Kavinsky ha muerto a los 50 años. El artista francés, cuyo nombre real era Vincent Belorgey, ha sido hallado sin vida en su domicilio de París durante la noche del martes 28 de julio. Según las primeras informaciones, la causa podría haber sido un ictus, aunque se ha abierto una investigación para determinar el origen del fallecimiento.

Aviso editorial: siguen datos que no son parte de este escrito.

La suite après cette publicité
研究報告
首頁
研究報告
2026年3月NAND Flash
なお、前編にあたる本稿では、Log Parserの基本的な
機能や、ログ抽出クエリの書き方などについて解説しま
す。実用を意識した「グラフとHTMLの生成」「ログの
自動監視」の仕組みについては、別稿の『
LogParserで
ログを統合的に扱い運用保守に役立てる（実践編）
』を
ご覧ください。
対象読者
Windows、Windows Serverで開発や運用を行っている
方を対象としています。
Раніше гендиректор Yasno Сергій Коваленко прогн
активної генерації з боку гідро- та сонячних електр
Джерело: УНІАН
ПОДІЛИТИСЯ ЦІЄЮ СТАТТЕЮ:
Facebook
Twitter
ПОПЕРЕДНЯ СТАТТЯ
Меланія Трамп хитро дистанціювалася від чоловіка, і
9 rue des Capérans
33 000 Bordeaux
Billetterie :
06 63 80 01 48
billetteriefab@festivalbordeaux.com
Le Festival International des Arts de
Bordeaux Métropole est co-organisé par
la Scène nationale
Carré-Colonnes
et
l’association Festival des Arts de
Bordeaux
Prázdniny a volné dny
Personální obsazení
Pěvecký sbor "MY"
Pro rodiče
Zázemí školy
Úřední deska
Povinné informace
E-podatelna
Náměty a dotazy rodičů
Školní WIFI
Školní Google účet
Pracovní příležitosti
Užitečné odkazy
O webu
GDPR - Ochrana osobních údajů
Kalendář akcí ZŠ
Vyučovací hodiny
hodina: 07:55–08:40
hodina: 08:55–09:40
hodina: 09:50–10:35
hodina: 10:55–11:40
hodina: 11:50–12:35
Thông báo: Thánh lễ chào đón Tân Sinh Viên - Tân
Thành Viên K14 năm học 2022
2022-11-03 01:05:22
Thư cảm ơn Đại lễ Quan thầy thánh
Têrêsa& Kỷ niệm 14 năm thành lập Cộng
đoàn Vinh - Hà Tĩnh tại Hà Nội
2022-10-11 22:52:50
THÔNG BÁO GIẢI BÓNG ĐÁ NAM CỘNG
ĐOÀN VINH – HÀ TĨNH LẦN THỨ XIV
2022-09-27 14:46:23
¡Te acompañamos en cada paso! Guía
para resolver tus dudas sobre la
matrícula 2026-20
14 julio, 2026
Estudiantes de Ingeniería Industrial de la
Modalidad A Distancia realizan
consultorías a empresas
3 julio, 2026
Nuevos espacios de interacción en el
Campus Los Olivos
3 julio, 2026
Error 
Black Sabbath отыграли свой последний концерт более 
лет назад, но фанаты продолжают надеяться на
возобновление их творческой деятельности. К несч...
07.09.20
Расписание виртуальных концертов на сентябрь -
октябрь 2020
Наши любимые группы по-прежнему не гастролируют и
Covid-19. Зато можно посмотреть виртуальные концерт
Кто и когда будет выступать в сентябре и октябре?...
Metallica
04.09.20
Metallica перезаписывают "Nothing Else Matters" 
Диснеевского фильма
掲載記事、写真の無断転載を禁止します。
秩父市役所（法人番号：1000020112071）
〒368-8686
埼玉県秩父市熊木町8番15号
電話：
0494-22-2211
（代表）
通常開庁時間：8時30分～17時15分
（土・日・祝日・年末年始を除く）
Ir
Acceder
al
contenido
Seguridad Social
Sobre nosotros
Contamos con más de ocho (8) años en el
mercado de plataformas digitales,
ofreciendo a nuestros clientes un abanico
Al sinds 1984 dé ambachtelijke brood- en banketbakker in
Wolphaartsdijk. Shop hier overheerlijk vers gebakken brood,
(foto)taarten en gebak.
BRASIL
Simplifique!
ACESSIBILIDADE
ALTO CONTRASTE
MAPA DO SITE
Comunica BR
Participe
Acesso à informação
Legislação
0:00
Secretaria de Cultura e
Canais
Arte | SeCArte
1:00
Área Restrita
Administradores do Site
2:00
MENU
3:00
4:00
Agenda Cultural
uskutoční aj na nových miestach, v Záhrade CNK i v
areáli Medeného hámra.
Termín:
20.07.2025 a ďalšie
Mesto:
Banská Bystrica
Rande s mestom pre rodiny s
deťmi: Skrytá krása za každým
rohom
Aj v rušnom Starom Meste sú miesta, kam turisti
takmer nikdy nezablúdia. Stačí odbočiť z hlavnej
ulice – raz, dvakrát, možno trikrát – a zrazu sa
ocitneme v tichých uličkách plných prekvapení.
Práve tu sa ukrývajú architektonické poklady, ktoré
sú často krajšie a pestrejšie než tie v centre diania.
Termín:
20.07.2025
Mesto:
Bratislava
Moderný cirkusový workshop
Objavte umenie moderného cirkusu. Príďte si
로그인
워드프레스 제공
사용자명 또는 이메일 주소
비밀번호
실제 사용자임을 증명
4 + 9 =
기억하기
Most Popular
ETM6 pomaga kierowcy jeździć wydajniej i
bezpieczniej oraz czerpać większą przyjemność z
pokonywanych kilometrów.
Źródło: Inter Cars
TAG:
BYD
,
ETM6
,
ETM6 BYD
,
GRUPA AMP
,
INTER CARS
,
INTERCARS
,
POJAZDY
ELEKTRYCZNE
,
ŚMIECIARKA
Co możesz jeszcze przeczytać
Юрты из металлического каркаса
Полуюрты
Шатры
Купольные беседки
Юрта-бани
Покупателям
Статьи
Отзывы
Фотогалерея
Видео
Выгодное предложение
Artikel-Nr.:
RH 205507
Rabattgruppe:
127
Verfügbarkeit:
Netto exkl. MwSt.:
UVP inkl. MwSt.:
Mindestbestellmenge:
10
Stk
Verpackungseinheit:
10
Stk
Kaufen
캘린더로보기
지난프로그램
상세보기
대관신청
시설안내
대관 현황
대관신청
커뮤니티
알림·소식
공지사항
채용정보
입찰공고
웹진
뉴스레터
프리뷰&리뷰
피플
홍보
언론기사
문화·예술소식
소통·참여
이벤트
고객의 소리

Nacido en 1975 en Seine-Saint-Denis (Francia), Vincent Belorgey comenzó su carrera como actor antes de dar el salto a la música en 2005, animado por sus amigos Jackson Fourgeaud y el cineasta Quentin Dupieux. Ese mismo periodo publicó su primer sencillo, ‘Testarossa Autodrive’, inspirado en el Ferrari Testarossa que conducía en la vida real, y llegó a compartir gira con nombres como Daft Punk, Justice, The Rapture y SebastiAn.
Kavinsky era también un personaje de ficción. Sobre el escenario, Belorgey aparecía con la piel azul y los ojos rojos para interpretar a un conductor que, según su propia mitología, había muerto al estrellar su Ferrari Testarossa en 1986 y regresaba veinte años después convertido en un zombi productor de música electrónica. Sus canciones desarrollaban la historia de ese alter ego, una de las señas de identidad de su universo artístico.
Kavinsky era conocido sobre todo por ‘Nightcall’, su icónico tema de synthwave que alcanzó fama internacional tras formar parte de la banda sonora de la película ‘Drive‘, protagonizada por Ryan Gosling. La canción se convirtió en uno de los grandes himnos de la electrónica de la pasada década y ayudó a popularizar la estética retrofuturista asociada al artista. Últimamente, Lady Gaga la ha recuperado en un directo.
Tras el éxito mundial de ‘Nightcall’, Kavinsky publicó el sencillo ‘ProtoVision’ y, en 2013, su álbum de debut, ‘OutRun’, considerado uno de los discos fundamentales del synthwave moderno. Después de un parón de siete años, regresó en 2021 con ‘Renegade’, adelanto de su segundo álbum, ‘Reborn‘, publicado al año siguiente.
‘Nightcall’ volvió a vivir un enorme momento viral en 2024 cuando Kavinsky la interpretó en la ceremonia de clausura de los Juegos Olímpicos de París. La actuación hizo que la canción se convirtiera en la más buscada en Shazam en un solo día, confirmando el alcance intergeneracional de uno de los mayores clásicos de la electrónica del siglo XXI.